Akcja przeskakuje do wieczora. Yildiz wchodzi do gabinetu męża. „Nie czuję się dobrze” – oznajmia dziewczyna. – „Mam jakieś złe przeczucia, jakby miało stać się coś złego. To się często przydarza kobietom, które niedawno rodziły. Jestem przygnębiona”. „Chcesz, żebyśmy pojechali do lekarza?” – pyta Halit. „Nie, nie potrzebuję lekarza.
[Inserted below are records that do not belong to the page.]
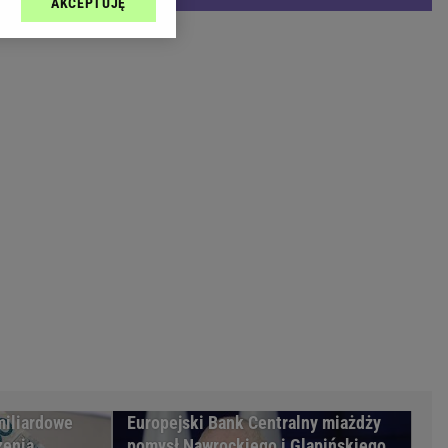
AKCEPTUJĘ
l sp. z o.o., jej
Zielona Góra
ić swoje preferencje
arzania danych poprzez
MAGAZYNY
ych”. Zmiana ustawień
syny
Kuchnia
a
Wysokie Obcasy
ach:
y
 celów identyfikacji.
omiar reklam i treści,
rynarka
enka za 29zł
zula
 wide
y
to
kim obcasie
miliardowe
Europejski Bank Centralny miażdży
zenia
pomysł Nawrockiego i Glapińskiego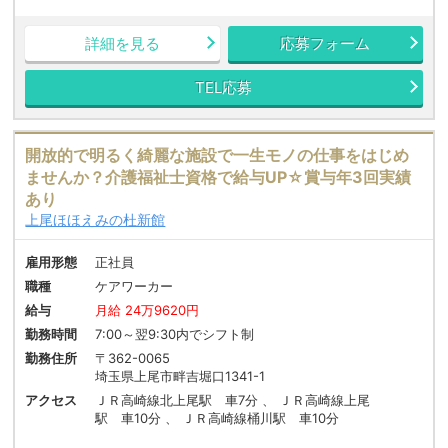
詳細を見る
応募フォーム
TEL応募
開放的で明るく綺麗な施設で一生モノの仕事をはじめ
ませんか？介護福祉士資格で給与UP☆賞与年3回実績
あり
上尾ほほえみの杜新館
雇用形態
正社員
職種
ケアワーカー
給与
月給 24万9620円
勤務時間
7:00～翌9:30内でシフト制
勤務住所
〒362-0065
埼玉県上尾市畔吉堀口1341-1
アクセス
ＪＲ高崎線北上尾駅 車7分 、 ＪＲ高崎線上尾
駅 車10分 、 ＪＲ高崎線桶川駅 車10分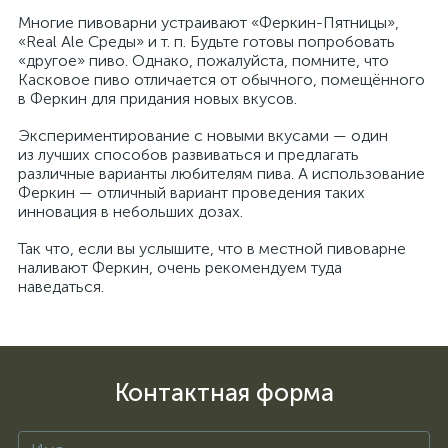
Многие пивоварни устраивают «Феркин-Пятницы»,
«Real Ale Среды» и т. п. Будьте готовы попробовать
«другое» пиво. Однако, пожалуйста, помните, что
Касковое пиво отличается от обычного, помещённого
в Феркин для придания новых вкусов.
Экспериментирование с новыми вкусами — один
из лучших способов развиваться и предлагать
различные варианты любителям пива. А использование
Феркин — отличный вариант проведения таких
инновация в небольших дозах.
Так что, если вы услышите, что в местной пивоварне
наливают Феркин, очень рекомендуем туда
наведаться.
Контактная форма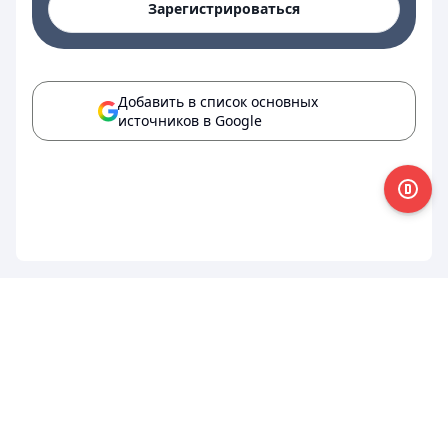
Зарегистрироваться
Добавить в список основных
источников в Google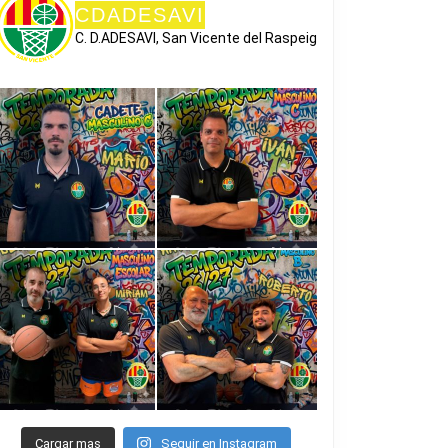
CDADESAVI
C. D.ADESAVI, San Vicente del Raspeig
Cargar mas
Seguir en Instagram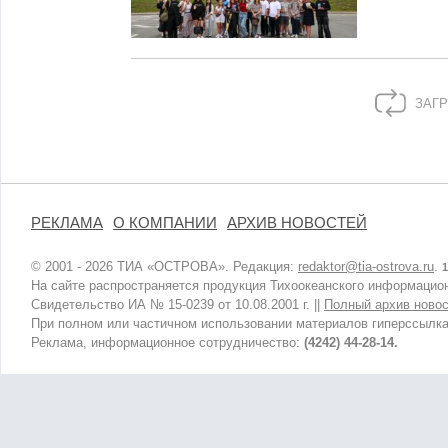
ЗАГР
РЕКЛАМА
О КОМПАНИИ
АРХИВ НОВОСТЕЙ
© 2001 - 2026 ТИА «ОСТРОВА». Редакция:
redaktor@tia-ostrova.ru
.
1
На сайте распространяется продукция Тихоокеанского информацион
Свидетельство ИА № 15-0239 от 10.08.2001 г. ||
Полный архив новос
При полном или частичном использовании материалов гиперссылка
Реклама, информационное сотрудничество:
(4242) 44-28-14.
Może wyrwiemy się z domu?”. „W porządku, możemy wybrać się na małą przejażdżkę”. W następnej scenie małżonkowie podróżują na tylnej kanapie samochodu.
„Co tutaj robimy?” – pyta Halit. – „Dlaczego kręcimy się w kółko?”. „Muszę ci coś powiedzieć. Nie sprowadziłam cię tutaj bez powodu. Byłam w firmie. Chciałam porozmawiać z Ender o tym, co stało się z Kayą i Leylą. Podsłuchałam jej rozmowę z Nadirem”. „I co z tego?”. „Halicie! Leyla pracuje dla Nadira!”. „Co?” – Mężczyzna robi duże oczy. „Słyszałam na własne uszy. Dziś wieczorem pójdzie do niego, żeby mu wszystko o tobie opowiedzieć. Od czasu do czasu spotykają się w jego domu”. „Yildiz, jesteś tego pewna?”. „Tak, jestem. Inaczej nie sprowadzałabym cię aż tutaj. Nadir mieszka tam za rogiem”.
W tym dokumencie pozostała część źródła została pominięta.